Top of Information
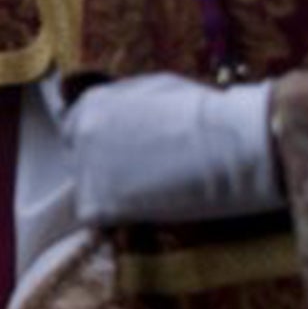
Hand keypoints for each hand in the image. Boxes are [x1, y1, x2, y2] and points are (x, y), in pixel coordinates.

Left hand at [64, 74, 280, 225]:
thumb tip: (117, 116)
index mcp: (94, 103)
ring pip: (88, 192)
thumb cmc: (206, 113)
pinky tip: (148, 210)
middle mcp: (81, 133)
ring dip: (112, 197)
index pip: (76, 132)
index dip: (99, 148)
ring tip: (152, 194)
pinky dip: (118, 220)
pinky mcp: (97, 204)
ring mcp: (86, 168)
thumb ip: (125, 103)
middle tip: (140, 181)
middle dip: (103, 172)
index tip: (120, 159)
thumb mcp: (157, 89)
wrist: (231, 144)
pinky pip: (98, 219)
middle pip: (79, 162)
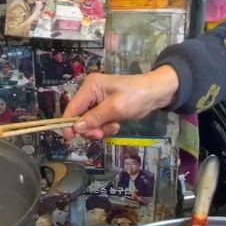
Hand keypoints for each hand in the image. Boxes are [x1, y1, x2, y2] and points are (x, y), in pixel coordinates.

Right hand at [63, 65, 178, 139]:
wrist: (156, 94)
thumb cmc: (137, 96)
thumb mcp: (116, 108)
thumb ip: (95, 118)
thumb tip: (76, 127)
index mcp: (90, 87)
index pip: (72, 107)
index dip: (69, 124)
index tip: (71, 139)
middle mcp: (90, 93)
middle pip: (79, 117)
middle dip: (90, 128)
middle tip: (102, 134)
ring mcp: (96, 102)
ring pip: (88, 123)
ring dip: (100, 129)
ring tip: (114, 127)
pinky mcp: (103, 109)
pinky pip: (97, 124)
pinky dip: (105, 128)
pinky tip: (116, 125)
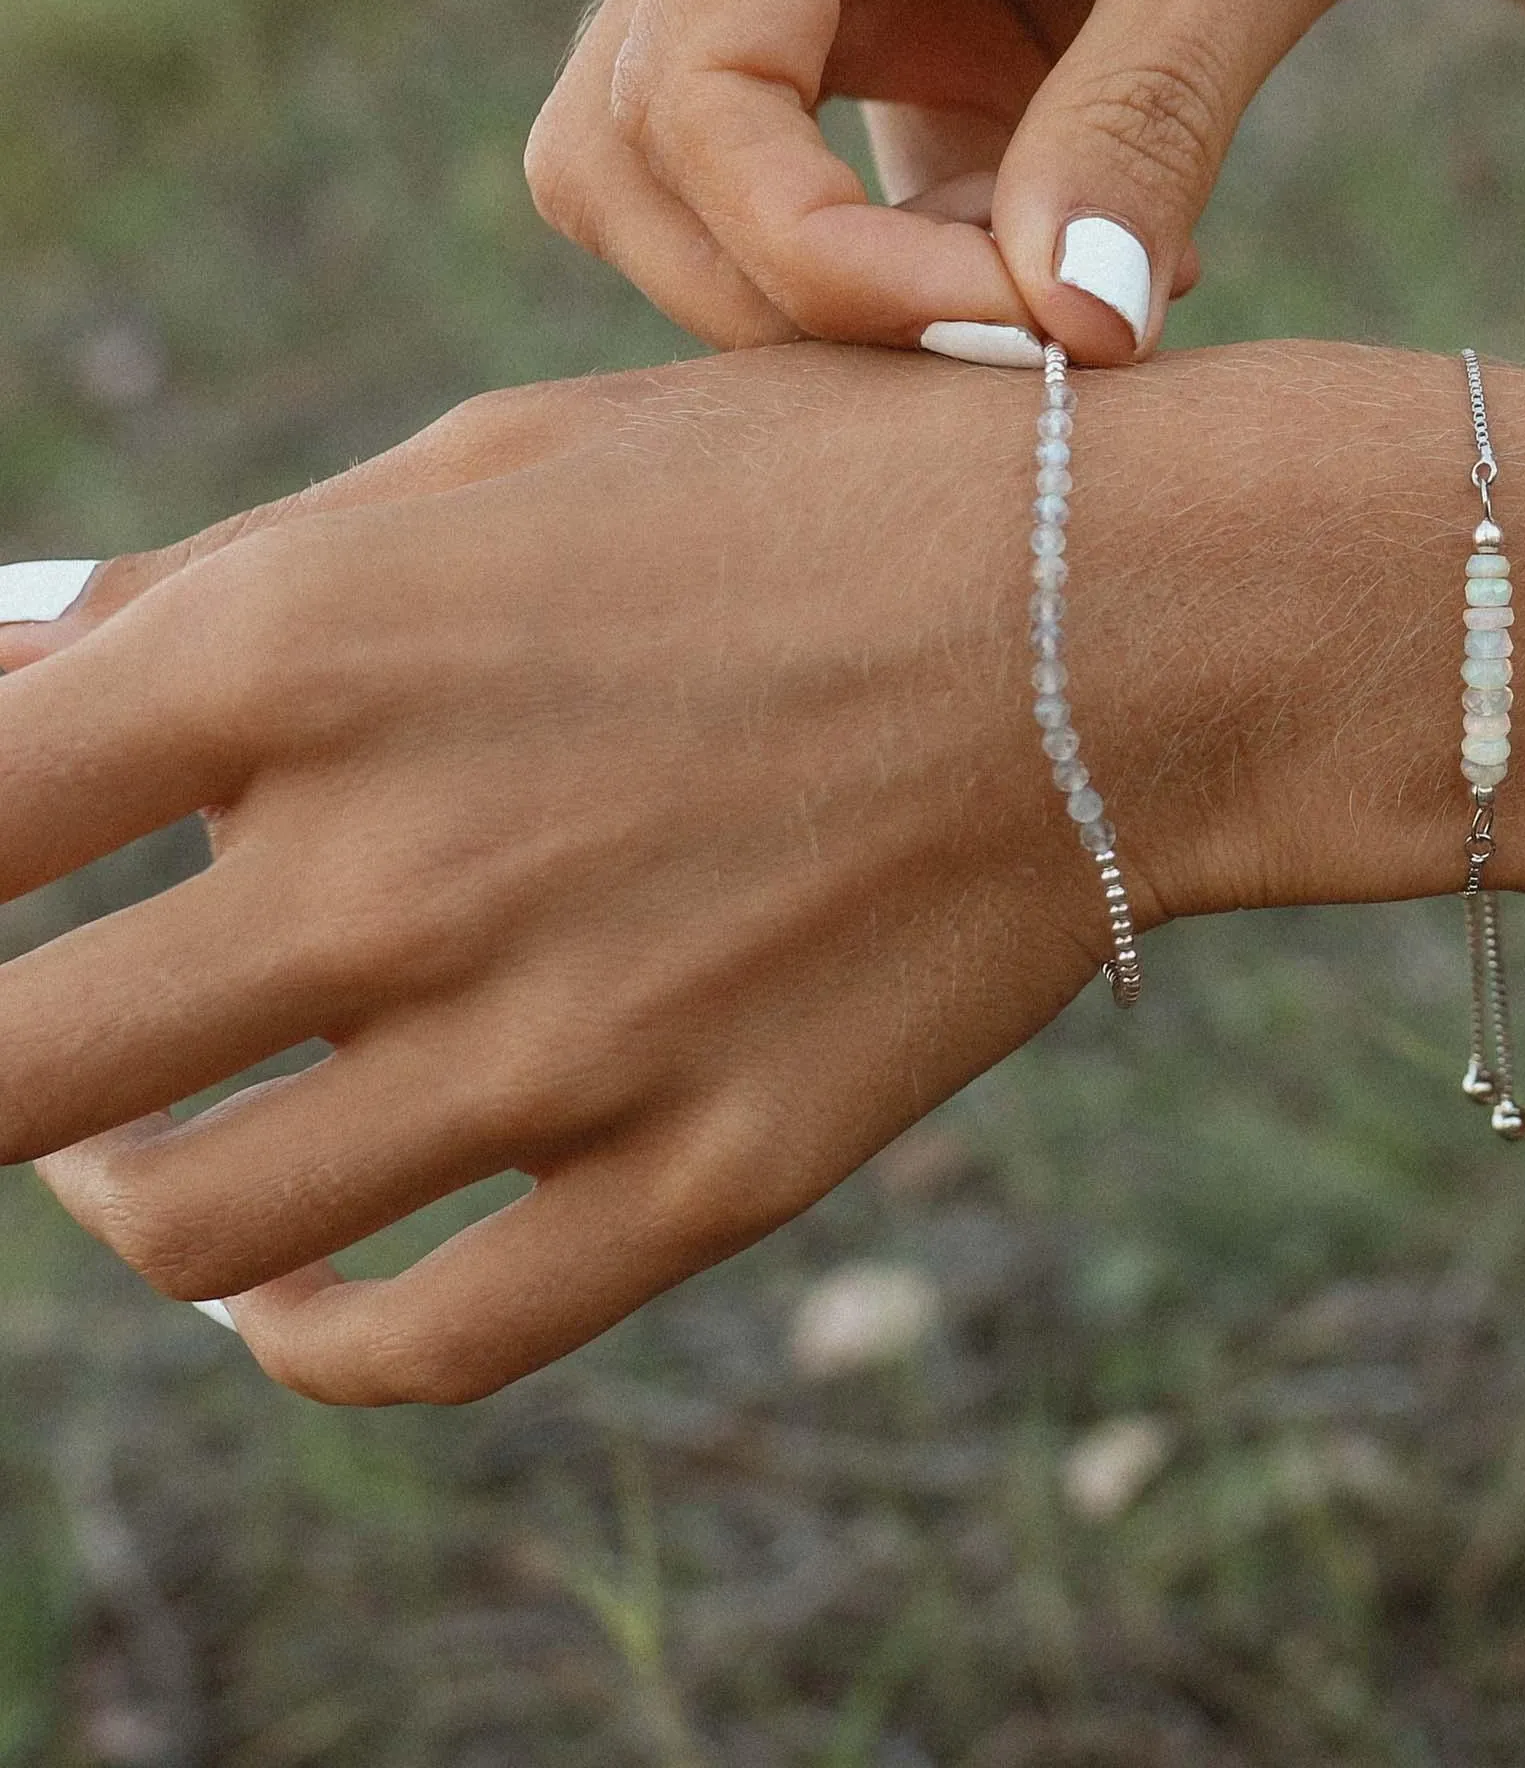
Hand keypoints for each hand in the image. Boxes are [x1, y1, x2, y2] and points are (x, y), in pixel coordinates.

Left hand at [0, 347, 1229, 1403]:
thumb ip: (245, 575)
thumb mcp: (512, 458)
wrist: (1129, 615)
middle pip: (1, 1082)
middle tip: (32, 1037)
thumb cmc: (815, 493)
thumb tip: (17, 665)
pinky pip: (419, 1348)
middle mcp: (407, 866)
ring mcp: (564, 1046)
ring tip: (144, 1148)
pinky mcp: (709, 1173)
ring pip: (192, 1234)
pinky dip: (305, 1344)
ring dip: (118, 1200)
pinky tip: (294, 1292)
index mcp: (313, 646)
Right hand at [525, 0, 1511, 362]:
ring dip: (856, 300)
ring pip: (706, 194)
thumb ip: (1149, 117)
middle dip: (787, 296)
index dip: (812, 254)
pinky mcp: (901, 47)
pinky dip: (936, 280)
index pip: (689, 78)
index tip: (1014, 326)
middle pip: (631, 149)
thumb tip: (1071, 336)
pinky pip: (840, 211)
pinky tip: (1098, 257)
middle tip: (1006, 345)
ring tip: (1074, 291)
Bottom of Information
§ What is needed
The answer consists of the line holding "ring pip: (192, 1234)" and every line after it up to the end of the records, word for word.

§ Output for this task
ring pip: (192, 1234)
pinky dip: (305, 1344)
ring dip: (118, 1200)
pinky tip: (294, 1292)
index mcp: (313, 646)
Right hand at [525, 0, 1511, 362]:
ring dip: (856, 300)
ring pip: (706, 194)
thumb ip: (1149, 117)
middle dip: (787, 296)
index dip: (812, 254)
pinky mcp: (901, 47)
pinky dip: (936, 280)
index pip: (689, 78)
index tip: (1014, 326)
middle pip: (631, 149)
thumb tip: (1071, 336)
pinky pip: (840, 211)
pinky tip: (1098, 257)
middle tip: (1006, 345)
ring tip: (1074, 291)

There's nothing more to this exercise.